* DATA EXCERPTS:
- - - - - - -
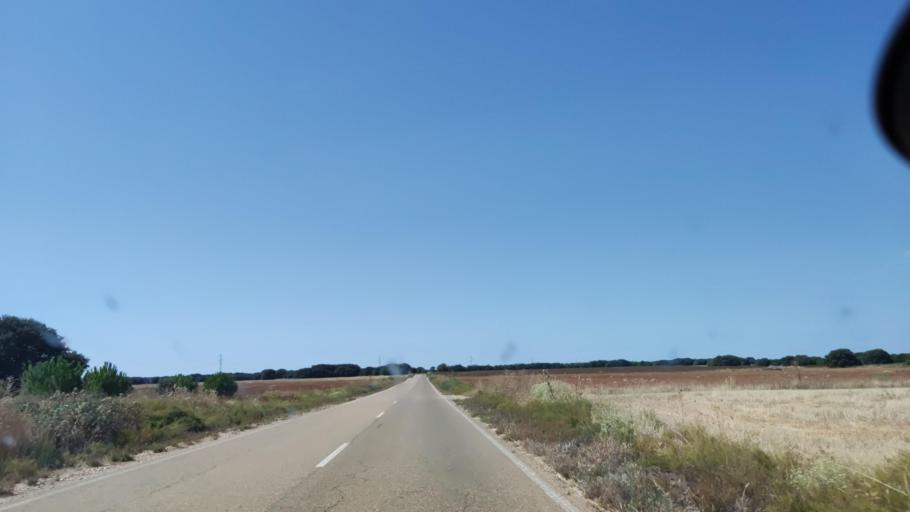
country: ES
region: Castille and Leon
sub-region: Provincia de Valladolid
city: Uruena
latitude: 41.7065
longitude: -5.1997
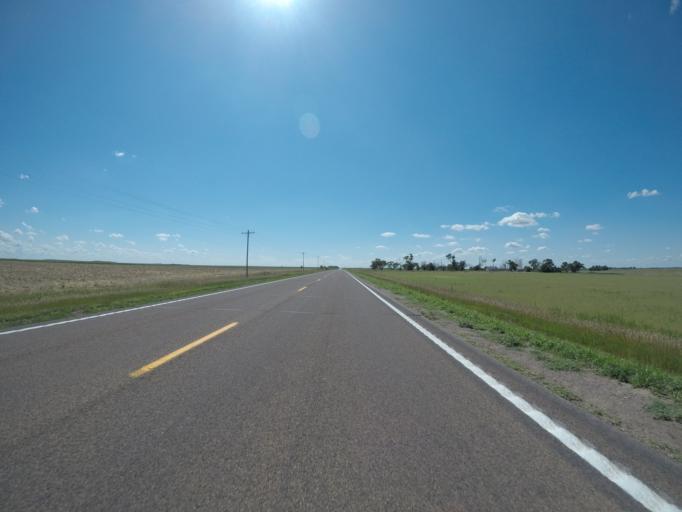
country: US
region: Nebraska
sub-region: Chase County
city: Imperial
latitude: 40.5377
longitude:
- - - - - - -
* BRIEF:
Update the records so that every "latitude" reads "lat", and write them out again with nothing else changed. Leave the pictures out.

* TASK RESULT:
country: ES
region: Castille and Leon
sub-region: Provincia de Valladolid
city: Uruena
lat: 41.7065
longitude: -5.1997
country: US
region: Nebraska
sub-region: Chase County
city: Imperial
lat: 40.5377
longitude:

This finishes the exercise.